I Gave a Friend a Loan, and It Almost Ended Badly. Here's What I've Since Learned
- Years ago, I gave a friend a $500 loan.
- It took ages to get paid back and it impacted the friendship in the process.
- Creating a simple loan document and not being too judgemental can go a long way.
Ultimately, I have no one to blame but myself.
There were plenty of periods during my life -- namely, in my late teens and early 20s -- when I was perpetually strapped for cash. As such, I tend to be sympathetic to other people who are going through tough times financially.
Years ago, I had a friend who had lost her job and was struggling to piece together a career after the fact. Although she had a college degree and decent experience, following her layoff, she didn't want to return to her former line of work. Instead, she wanted to explore her options. That meant taking a string of low-paying gigs while she found her bearings.
At one point, she told me she had depleted her savings account and was racking up credit card debt just to stay afloat. Her parents had helped her out with a few months of rent, but it wasn't enough to pay for things like food and essentials.
I didn't have a ton of money at the time -- I was in my 20s and wasn't all that financially secure. But I was in much better shape than she was. So I offered her a small loan of $500. I figured it would maybe be enough to cover a few weeks of groceries and bills so she wouldn't wind up with a whopping credit card balance.
In the end, though, I regretted lending her that money -- not because she didn't pay it back, but because I didn't go about it the smart way. In fact, I made a few mistakes in the process of giving out that loan that I hope to never repeat.
Where I went wrong with the loan
When I loaned my friend money, I did so knowing full well that it might take some time to get repaid. I was okay with that. But I never put that loan in writing, and that made me feel uneasy from the start.
I guess my logic for not documenting that loan was that I didn't want my friend to feel weird. And to be clear, I was never going to charge interest on it. But I should've put together some type of formal document for my own peace of mind -- even if it would've added more awkwardness.
That was my first mistake. My second mistake was making assumptions about what my friend was going to use the money for.
I had assumed she'd use it for essential bills only. But when I found out that she'd gone to dinner with mutual friends a week after accepting that money, I was annoyed. My intent in giving her that cash was to help her cover bills she couldn’t afford -- not make it possible for her to splurge. Adding to my aggravation was the fact that I was trying to be very frugal those days, so dining out was a true luxury for me.
When things nearly came to a head
About a month after lending my friend money, I tried to casually bring up the topic of getting repaid. My friend expressed her gratitude for getting that loan -- but made no mention of a repayment date.
That made me feel awkward. As such, I actually started avoiding her in the following weeks, mostly because I just didn't know how to handle the situation.
Eventually, I got repaid. And when my friend gave me my money back, she did so graciously -- she dropped off an envelope with a hand-written thank you note, along with a treat from a local bakery. And from there, things immediately got less awkward, which I was extremely grateful for.

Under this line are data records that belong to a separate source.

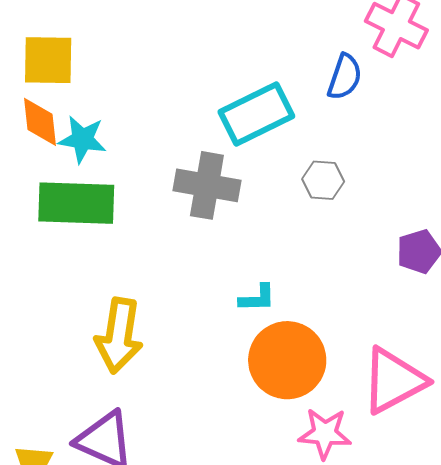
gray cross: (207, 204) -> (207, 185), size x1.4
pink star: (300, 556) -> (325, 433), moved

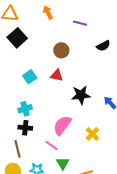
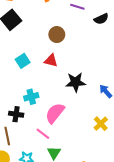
black semicircle: (103, 46) -> (101, 19), moved
cyan cross: (25, 109) -> (31, 97), moved
yellow cross: (92, 134) -> (101, 124), moved

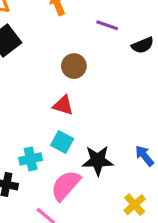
cyan square: (23, 61) -> (62, 142), moved, turned -32
black star: (76, 82) -> (98, 160), moved

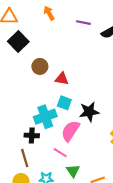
brown circle: (74, 66) -> (40, 66), moved
cyan cross: (31, 159) -> (45, 117), size x1.5

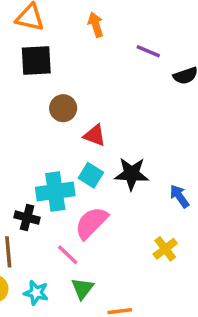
black square: (18, 41) -> (36, 61), turned 30
black star: (89, 112) -> (132, 174), moved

Lending money to a friend can be tricky. In my case, I'll be the first to admit that I didn't handle the situation well. I realize I had no right to expect to be repaid quickly if that was never discussed, and I also had no right to judge my friend for spending money on things like dinner at a restaurant just because she owed me some cash.
But going forward, if I find myself in a position of having to lend money to a friend, I plan to approach it differently. First, I'll draw up a loan document, albeit a basic one, so there's a record of the transaction and, ideally, an end date for getting repaid. Second, I'll do a better job of walking away, so to speak, after giving that loan -- meaning, telling myself that it's not my business how that money is spent.
Thankfully, what could've been a disastrous situation turned out okay for both parties involved. My friend got the lift she needed to get through a rocky period, and I got my money back and didn't wreck a friendship -- even though I easily came close.